▶ _Written task 1_
Reproduce the records word for word from the start of the records to the line that contains "parasite, pills are", with both end lines included.
****************
One might wonder in which sense the answer we found for possible
LG  descriptions of N=2 superconformal theories is unique.
Here is an example of different superconformal theories sharing the
same elliptic genus.
If we take the expression \proN\ of the $SU(N)_k$ elliptic
genus for level $k=1$, we find lots of cancellations in the
product of theta functions, so that we are left with
$$ {\Theta_1(N^2z|\tau) \over \Theta_1(Nz|\tau)}.$$
Up to a redefinition $z \to z / N$, this is nothing but the
elliptic genus of the $SU(2)_{N-1}$ superconformal theory
as expressed through eqn.\witrevis.
So we get a simple example where although the elliptic genera coincide,
the superconformal theories are different.

On the other hand, from the Landau--Ginzburg point of view, it is
easy to see that the $SU(N)_1$ fusion ring can be viewed as
a {\it perturbation} of the $SU(2)_{N-1}$ Landau--Ginzburg potential,
by adding the most relevant perturbation by $\Phi_1$:
$$ W= {\Phi_1^{N+1} \over {N+1}} -t_{N} \Phi_1, $$
where $t_N$ is a dimensionful coupling preserving the global
quasi--homogeneity of the potential.
This perturbation is known to correspond to an integrable perturbation
of the associated superconformal theory
\ref\FMVW{P. Fendley, S. Mathur, C. Vafa and N. Warner, Phys.
Lett. {\bf B243} (1990) 257; T. Eguchi and S.-K. Yang, Mod. Phys.
Lett. {\bf A5} (1990) 1693;
P. Mathieu and M. Walton, Phys. Lett. {\bf B254} (1991) 106;
P. Fendley, W. Lerche, S. Mathur and N. Warner,
Nucl. Phys. {\bf B348} (1991) 66.}.
It would seem that
the elliptic genus is indeed preserved under certain  "massive"
****************
▶ _Written task 2_
In the passage on elliptic genera, put "exactly solvable" in place of "integrable" and write out the text from "This perturbation is" to "Yang, Mod. Phys.".
****************
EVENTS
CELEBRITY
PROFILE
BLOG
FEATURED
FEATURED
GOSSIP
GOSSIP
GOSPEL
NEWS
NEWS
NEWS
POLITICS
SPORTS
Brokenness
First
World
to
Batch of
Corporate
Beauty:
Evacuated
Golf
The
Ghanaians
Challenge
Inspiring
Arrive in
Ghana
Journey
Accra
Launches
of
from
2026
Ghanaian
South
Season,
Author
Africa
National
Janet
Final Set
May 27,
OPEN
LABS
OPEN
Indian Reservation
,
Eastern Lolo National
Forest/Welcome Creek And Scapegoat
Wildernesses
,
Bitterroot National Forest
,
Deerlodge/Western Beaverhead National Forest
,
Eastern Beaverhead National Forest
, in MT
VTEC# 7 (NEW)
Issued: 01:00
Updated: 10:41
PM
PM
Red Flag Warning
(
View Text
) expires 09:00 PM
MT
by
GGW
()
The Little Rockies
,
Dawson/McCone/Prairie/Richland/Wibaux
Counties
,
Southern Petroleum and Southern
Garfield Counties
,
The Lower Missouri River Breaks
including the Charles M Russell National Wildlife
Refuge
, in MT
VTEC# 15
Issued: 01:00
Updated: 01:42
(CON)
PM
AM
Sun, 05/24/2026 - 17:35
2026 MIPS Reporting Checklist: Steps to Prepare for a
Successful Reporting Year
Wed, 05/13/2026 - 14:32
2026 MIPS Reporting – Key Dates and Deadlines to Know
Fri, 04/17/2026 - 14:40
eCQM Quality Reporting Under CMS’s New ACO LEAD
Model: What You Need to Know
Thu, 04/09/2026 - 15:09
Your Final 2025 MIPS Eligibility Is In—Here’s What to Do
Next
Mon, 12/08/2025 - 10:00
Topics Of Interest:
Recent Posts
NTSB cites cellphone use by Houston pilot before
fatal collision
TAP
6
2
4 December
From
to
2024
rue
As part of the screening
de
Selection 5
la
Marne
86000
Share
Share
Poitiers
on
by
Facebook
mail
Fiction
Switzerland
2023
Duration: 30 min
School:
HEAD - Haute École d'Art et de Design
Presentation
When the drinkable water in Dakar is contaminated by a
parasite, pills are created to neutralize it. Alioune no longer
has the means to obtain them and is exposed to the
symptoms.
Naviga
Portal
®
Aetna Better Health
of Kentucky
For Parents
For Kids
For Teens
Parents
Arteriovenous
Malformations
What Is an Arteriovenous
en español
****************
▶ _Exercise result 1_
EVENTS
CELEBRITY
PROFILE
BLOG
FEATURED
FEATURED
GOSSIP
GOSSIP
GOSPEL
NEWS
NEWS
NEWS
POLITICS
SPORTS
Brokenness
First
World
to
Batch of
Corporate
Beauty:
Evacuated
Golf
The
Ghanaians
Challenge
Inspiring
Arrive in
Ghana
Journey
Accra
Launches
of
from
2026
Ghanaian
South
Season,
Author
Africa
National
Janet
Final Set
May 27,
OPEN
LABS
OPEN
Indian Reservation
,
Eastern Lolo National
Forest/Welcome Creek And Scapegoat
Wildernesses
,
Bitterroot National Forest
,
Deerlodge/Western Beaverhead National Forest
,
Eastern Beaverhead National Forest
, in MT
VTEC# 7 (NEW)
Issued: 01:00
Updated: 10:41
PM
PM
Red Flag Warning
(
View Text
) expires 09:00 PM
MT
by
GGW
()
The Little Rockies
,
Dawson/McCone/Prairie/Richland/Wibaux
Counties
,
Southern Petroleum and Southern
Garfield Counties
,
The Lower Missouri River Breaks
including the Charles M Russell National Wildlife
Refuge
, in MT
VTEC# 15
Issued: 01:00
Updated: 01:42
(CON)
PM
AM
Sun, 05/24/2026 - 17:35
2026 MIPS Reporting Checklist: Steps to Prepare for a
Successful Reporting Year
Wed, 05/13/2026 - 14:32
2026 MIPS Reporting – Key Dates and Deadlines to Know
Fri, 04/17/2026 - 14:40
eCQM Quality Reporting Under CMS’s New ACO LEAD
Model: What You Need to Know
Thu, 04/09/2026 - 15:09
Your Final 2025 MIPS Eligibility Is In—Here’s What to Do
Next
Mon, 12/08/2025 - 10:00
Topics Of Interest:
Recent Posts
NTSB cites cellphone use by Houston pilot before
fatal collision
TAP
6
2
4 December
From
to
2024
rue
As part of the screening
de
Selection 5
la
Marne
86000
Share
Share
Poitiers
on
by
Facebook
mail
Fiction
Switzerland
2023
Duration: 30 min
School:
HEAD - Haute École d'Art et de Design
Presentation
When the drinkable water in Dakar is contaminated by a
parasite, pills are created to neutralize it. Alioune no longer

▶ _Exercise result 2_
This perturbation is known to correspond to an exactly solvable perturbation
of the associated superconformal theory
\ref\FMVW{P. Fendley, S. Mathur, C. Vafa and N. Warner, Phys.
Lett. {\bf B243} (1990) 257; T. Eguchi and S.-K. Yang, Mod. Phys.